Global ratings agency Moody’s has warned the appreciation of house prices at current rates could become a “credit negative” for Australian banks within a year.
In a “special comment” released on Wednesday, Moody’s said the 13 per cent increase in Australian house prices over the past 12 months was “not yet a threat to the credit profiles of Australian banks” and had “not been fuelled by excessive credit growth or a broad-based loosening of lending standards”. Annualised housing credit growth was around 5.5 per cent in March this year.
However, it added that housing market conditions were “finely balanced” and risks to the outlook were on the downside.
Moody’s said it was concerned about an acceleration of house prices outside Sydney, and was watching for competition on underwriting standards, which “could expose the banks to risks associated with lower-quality mortgage products”.
It also said it was watching stress levels in regional Australia as the economy moves away from resources sector investment-led growth, which could “raise the risk of localised downturns and adverse asset quality developments in less-diversified loan portfolios”.
Moody’s has maintained its “stable” outlook for the banking sector and each of the big four banks also have “stable” outlooks.
Should the sector outlook change to “negative”, individual bank’s ratings would be likely to follow and funding costs increase.
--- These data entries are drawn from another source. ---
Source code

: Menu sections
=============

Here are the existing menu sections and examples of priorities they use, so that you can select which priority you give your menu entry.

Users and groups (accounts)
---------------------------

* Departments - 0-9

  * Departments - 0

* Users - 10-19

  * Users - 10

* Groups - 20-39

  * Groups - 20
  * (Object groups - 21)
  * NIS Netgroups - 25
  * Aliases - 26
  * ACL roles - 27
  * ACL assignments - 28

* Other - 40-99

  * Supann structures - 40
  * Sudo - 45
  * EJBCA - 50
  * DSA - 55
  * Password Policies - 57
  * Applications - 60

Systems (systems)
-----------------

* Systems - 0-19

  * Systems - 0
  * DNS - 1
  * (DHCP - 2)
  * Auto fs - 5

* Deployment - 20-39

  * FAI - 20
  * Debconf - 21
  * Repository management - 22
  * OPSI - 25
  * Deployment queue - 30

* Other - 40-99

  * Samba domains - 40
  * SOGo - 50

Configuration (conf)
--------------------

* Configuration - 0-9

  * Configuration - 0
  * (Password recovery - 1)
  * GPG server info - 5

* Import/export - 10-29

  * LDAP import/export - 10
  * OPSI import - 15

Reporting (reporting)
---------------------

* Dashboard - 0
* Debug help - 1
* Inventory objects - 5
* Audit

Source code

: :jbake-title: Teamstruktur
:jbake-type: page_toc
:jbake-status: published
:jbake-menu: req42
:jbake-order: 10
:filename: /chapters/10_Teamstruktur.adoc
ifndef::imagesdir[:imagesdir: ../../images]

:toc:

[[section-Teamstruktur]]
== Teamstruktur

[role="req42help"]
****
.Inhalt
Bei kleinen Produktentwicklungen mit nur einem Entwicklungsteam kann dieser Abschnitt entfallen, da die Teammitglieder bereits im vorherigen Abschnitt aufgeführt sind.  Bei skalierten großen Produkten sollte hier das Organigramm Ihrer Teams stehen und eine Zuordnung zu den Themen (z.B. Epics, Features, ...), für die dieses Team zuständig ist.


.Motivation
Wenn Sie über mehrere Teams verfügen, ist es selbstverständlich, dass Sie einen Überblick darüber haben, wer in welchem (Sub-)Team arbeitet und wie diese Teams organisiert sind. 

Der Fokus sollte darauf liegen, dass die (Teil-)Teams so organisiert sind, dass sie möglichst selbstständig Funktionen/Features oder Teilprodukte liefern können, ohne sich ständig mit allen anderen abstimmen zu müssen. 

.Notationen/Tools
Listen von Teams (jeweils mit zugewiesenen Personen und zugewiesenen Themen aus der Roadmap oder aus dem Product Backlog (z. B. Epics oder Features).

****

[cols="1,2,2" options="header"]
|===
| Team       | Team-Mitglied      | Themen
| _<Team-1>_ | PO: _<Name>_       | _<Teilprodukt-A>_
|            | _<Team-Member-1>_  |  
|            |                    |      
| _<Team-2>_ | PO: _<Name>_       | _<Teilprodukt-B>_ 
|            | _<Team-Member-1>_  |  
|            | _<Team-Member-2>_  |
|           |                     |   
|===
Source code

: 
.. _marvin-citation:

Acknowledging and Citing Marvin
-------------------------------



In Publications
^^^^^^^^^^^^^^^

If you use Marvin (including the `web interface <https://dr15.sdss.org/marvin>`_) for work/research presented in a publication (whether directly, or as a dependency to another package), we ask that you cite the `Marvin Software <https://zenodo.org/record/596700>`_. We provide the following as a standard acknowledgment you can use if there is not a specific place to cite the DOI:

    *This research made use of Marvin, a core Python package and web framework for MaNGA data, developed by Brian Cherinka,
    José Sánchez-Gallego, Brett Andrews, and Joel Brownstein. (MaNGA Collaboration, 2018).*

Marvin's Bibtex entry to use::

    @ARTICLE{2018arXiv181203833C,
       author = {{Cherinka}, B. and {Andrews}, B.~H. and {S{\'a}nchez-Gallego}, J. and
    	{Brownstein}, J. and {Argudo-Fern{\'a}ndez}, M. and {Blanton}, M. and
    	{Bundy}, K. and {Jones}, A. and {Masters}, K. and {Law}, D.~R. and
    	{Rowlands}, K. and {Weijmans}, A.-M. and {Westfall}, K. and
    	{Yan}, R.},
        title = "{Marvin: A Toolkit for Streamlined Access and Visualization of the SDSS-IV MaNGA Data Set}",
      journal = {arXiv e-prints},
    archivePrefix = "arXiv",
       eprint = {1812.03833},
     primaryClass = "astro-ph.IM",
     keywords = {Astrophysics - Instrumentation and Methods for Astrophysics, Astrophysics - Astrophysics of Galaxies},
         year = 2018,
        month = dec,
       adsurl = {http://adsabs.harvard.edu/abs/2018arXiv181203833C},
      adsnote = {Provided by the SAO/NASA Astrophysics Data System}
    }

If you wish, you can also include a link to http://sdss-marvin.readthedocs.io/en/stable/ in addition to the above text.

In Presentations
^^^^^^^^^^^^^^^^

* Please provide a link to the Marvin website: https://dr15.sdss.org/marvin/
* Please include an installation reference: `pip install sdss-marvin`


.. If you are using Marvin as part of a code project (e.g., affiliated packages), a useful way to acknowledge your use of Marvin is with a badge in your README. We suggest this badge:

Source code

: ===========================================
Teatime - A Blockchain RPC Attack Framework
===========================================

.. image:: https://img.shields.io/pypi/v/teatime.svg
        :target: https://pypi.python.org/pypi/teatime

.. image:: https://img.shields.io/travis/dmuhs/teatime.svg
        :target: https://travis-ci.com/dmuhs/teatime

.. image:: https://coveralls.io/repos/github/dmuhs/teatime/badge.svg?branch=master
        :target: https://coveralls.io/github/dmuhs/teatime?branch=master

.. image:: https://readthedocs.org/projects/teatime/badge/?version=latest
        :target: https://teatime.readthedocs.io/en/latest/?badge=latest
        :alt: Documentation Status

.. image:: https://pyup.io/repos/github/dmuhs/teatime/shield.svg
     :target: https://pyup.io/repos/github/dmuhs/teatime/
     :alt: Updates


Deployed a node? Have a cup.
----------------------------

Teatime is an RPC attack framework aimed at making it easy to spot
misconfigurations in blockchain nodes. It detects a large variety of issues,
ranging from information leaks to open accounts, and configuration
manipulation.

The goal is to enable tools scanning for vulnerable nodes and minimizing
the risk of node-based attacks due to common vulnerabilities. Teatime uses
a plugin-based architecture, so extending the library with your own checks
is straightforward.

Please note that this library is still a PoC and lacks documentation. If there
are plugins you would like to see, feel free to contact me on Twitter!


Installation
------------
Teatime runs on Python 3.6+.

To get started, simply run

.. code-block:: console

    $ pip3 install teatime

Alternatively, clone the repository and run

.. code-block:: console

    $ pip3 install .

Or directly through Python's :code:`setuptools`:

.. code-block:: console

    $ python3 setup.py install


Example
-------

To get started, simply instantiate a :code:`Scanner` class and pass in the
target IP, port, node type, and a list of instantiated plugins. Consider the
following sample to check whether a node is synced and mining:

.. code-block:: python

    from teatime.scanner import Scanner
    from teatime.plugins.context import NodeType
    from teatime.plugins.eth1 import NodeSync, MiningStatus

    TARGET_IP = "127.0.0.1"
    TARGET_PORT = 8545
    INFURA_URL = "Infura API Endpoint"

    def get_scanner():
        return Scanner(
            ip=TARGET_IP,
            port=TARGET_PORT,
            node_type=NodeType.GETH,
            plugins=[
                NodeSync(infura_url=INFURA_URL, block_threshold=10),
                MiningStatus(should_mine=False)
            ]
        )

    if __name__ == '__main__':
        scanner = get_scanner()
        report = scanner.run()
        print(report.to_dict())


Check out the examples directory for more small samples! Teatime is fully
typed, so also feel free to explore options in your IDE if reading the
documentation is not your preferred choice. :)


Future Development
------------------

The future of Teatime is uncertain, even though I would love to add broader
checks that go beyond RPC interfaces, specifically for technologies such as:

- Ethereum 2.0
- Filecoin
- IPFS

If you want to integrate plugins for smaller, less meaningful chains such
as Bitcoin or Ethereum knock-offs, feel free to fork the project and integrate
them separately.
Ilya Serov, vice president and senior credit officer at Moody’s, said: “Australian house prices have been rising rapidly in recent quarters, raising concerns with regard to their sustainability and the possible negative impact on the quality of Australian banks’ residential mortgage portfolios – as well as the stability of the financial sector more broadly.”
Moody’s warning comes at National Australia Bank reports its interim profit on Thursday, after Westpac and ANZ delivered bumper profits in the past week. Australian housing accounts for around 60 per cent of bank credit commitments.
In a report on the Australian banks issued in February, rival ratings agency Standard & Poor’s said it expected ratings and outlooks in the banking sector to remain unchanged this year.